In cases determined by the Georgian legislation a visa/entry permit for up 90 days (visa fee 50 GEL) or for 360 days (visa fee 100 GEL) can be issued by the Patrol Police of Georgia (sub-divisional institution of the Ministry of Internal Affairs) at border crossing points situated at the Georgian State Border.

The basis for the stay of an alien in Georgia is a visa or residence permit (permanent or temporary) if other is not provided by this law and international treaties of Georgia.

== Visa requirements for entering the Georgian territory ==
The citizens of, and foreign nationals who permanently reside in, Bulgaria, the Czech Republic, Denmark, Estonia, Germany, Hungary, Ireland, Japan, Latvia, Lithuania, Mexico, Norway, Poland, Romania, Saudi Arabia, Slovakia, Slovenia, South Korea, Spain, Sweden, Switzerland and the United States, who possess a document certifying permanent residence in one of these countries, do not need a visa to enter and stay in the territory of Georgia up to 360 days.

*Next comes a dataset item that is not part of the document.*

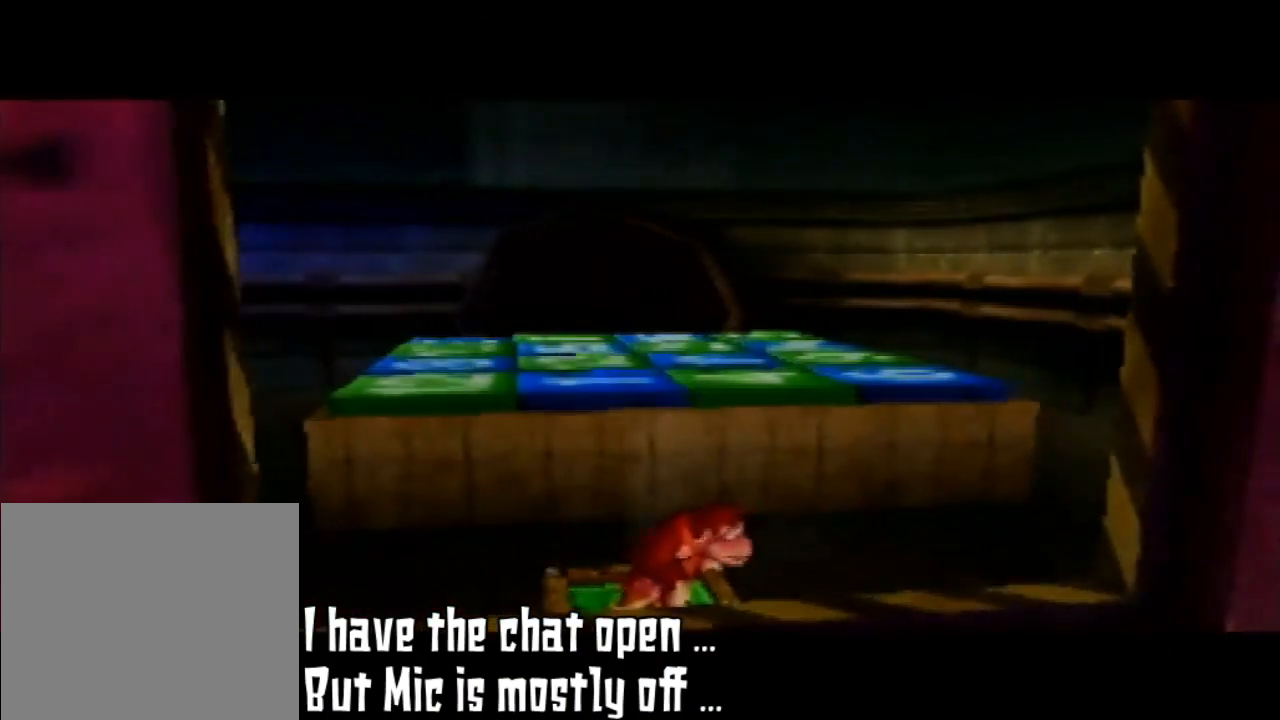
{"buttons": [], "left_stick": "center", "events": [[167, "A", "down"], [300, "A", "up"]]}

Foreign nationals, who have temporary residence document and reside in the territory of Bahrain, Kuwait, Oman, and Qatar do not need a visa to enter and stay in the territory of Georgia up to 360 days. Citizens of Russia and foreign nationals residing in Saudi Arabia having valid resident permit do not need a visa to enter and stay in the territory of Georgia up to 90 days.

Citizens of other members states of the European Union, Switzerland, Turkey and Ukraine can enter Georgia with a national ID card.

Foreign nationals who are holders of the United Nations', or its specialized agencies', travel documents (Laissez-Passer), can enter or stay in the territory of Georgia without a visa up to 90 days.

== Special Nationality ==
An application for naturalization may be presented to the president of Georgia. The President has the right to grant Georgian nationality to anyone, including making a person a dual national, if they find that person important to the national interest of the state of Georgia. Those who receive Georgian citizenship in this manner, by decree of the president of Georgia, may keep their foreign nationality and become dual nationals of their other country and of Georgia. This way of granting Georgian nationality also became a way for the President to enable ethnic Georgians who left Georgia during the Soviet era, and their descendants who had been born out of Georgia, to reunite with their ancestral homeland. This is considered a national goal and in the state interest.

Keeping in consideration that granting the nationality to a particular person is beneficial for Georgia, such special nationality is granted without the need of fulfilling the 'residence and language' requirements.

== Travel freedom ==

Visa requirements for Georgian citizens

As of October 1, 2019, Georgian citizens had visa-free or visa on arrival access to 114 countries and territories, ranking the Georgian passport 50th in terms of travel freedom according to the Henley Passport Index.